Supplied records:
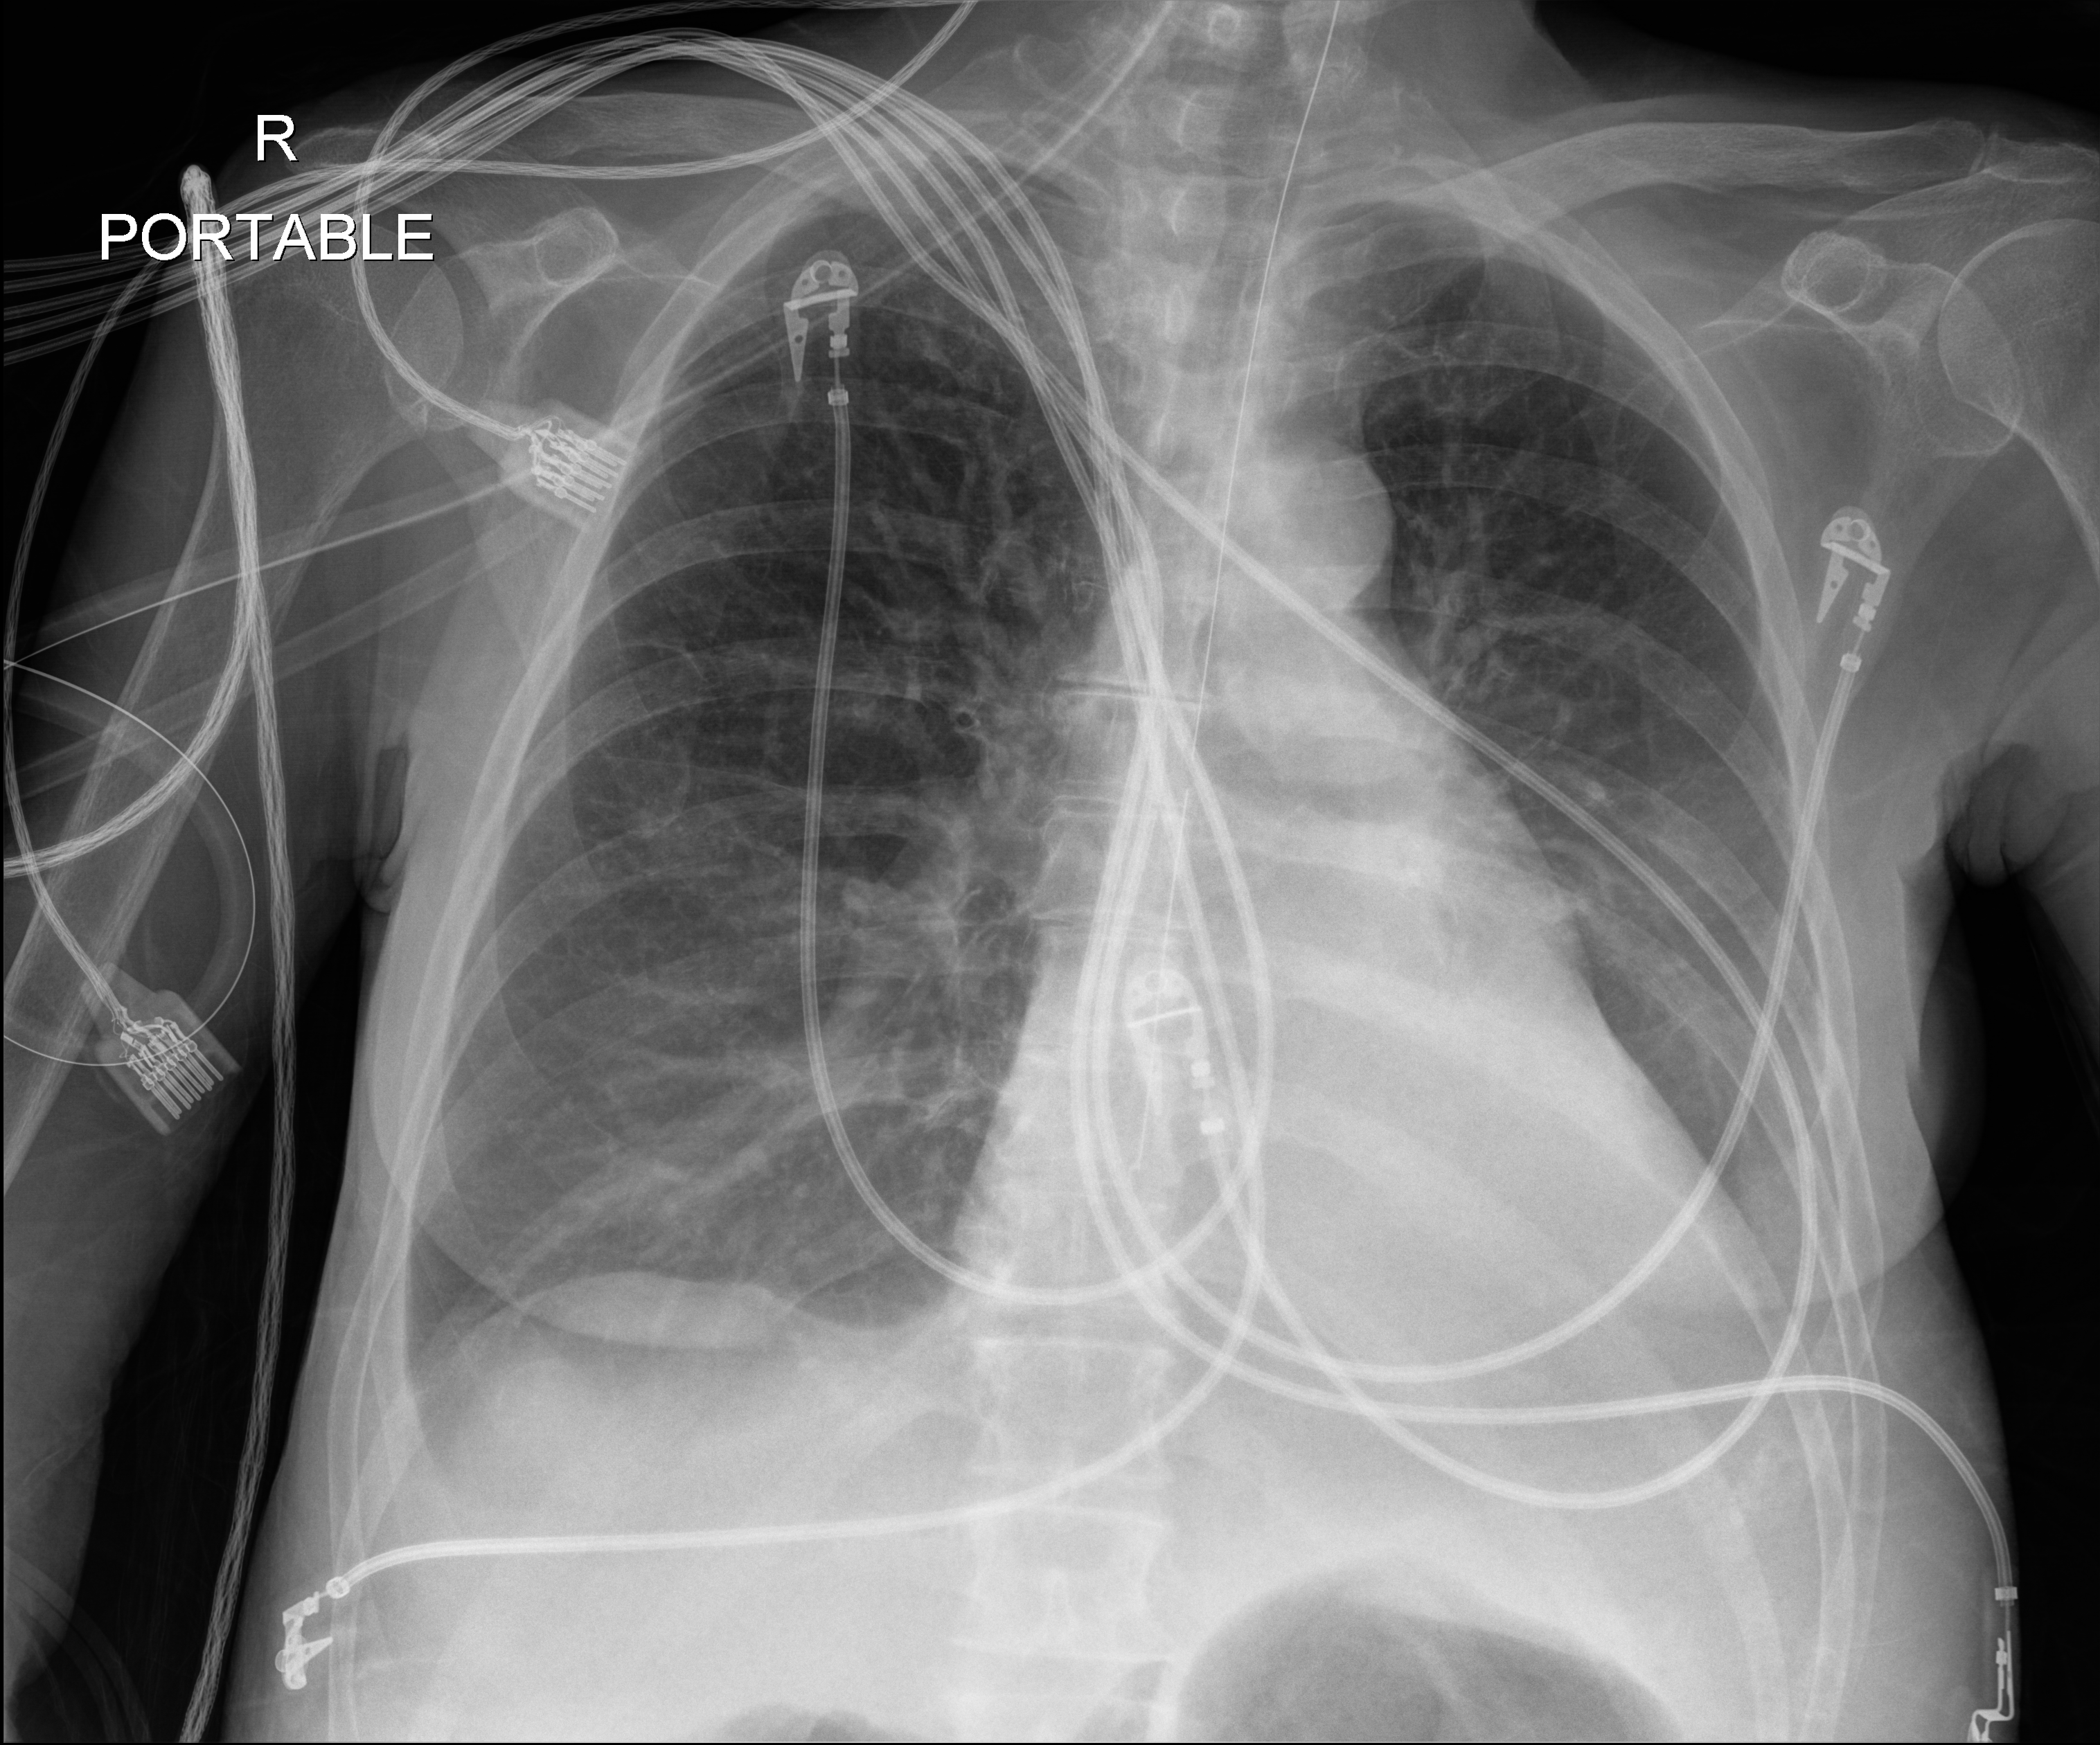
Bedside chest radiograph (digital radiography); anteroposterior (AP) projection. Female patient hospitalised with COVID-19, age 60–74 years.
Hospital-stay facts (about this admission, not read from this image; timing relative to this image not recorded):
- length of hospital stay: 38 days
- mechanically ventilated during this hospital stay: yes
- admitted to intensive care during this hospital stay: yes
==
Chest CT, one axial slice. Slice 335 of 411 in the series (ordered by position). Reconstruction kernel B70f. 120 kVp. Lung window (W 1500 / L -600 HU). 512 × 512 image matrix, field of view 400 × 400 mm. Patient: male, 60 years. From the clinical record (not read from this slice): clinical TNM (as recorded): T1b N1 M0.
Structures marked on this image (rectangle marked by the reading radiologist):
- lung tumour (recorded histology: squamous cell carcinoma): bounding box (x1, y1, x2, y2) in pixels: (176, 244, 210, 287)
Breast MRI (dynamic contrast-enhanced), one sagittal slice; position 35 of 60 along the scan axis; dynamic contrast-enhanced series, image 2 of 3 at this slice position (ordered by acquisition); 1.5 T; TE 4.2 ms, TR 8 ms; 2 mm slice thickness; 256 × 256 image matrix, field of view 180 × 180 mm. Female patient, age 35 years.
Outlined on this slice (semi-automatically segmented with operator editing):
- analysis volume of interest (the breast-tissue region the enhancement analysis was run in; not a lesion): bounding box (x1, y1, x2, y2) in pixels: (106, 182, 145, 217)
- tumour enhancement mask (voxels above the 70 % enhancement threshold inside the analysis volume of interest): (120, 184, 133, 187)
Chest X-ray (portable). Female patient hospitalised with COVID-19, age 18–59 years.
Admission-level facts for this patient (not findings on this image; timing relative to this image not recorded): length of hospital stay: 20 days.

Your instructions: The required answer is the run of lines above, starting at the line with "Bedside chest radiograph" and ending at the line with "- admitted to", reproduced exactly with both ends.

Response area:
Bedside chest radiograph (digital radiography); anteroposterior (AP) projection. Female patient hospitalised with COVID-19, age 60–74 years.
Hospital-stay facts (about this admission, not read from this image; timing relative to this image not recorded):
- length of hospital stay: 38 days
- mechanically ventilated during this hospital stay: yes
- admitted to intensive care during this hospital stay: yes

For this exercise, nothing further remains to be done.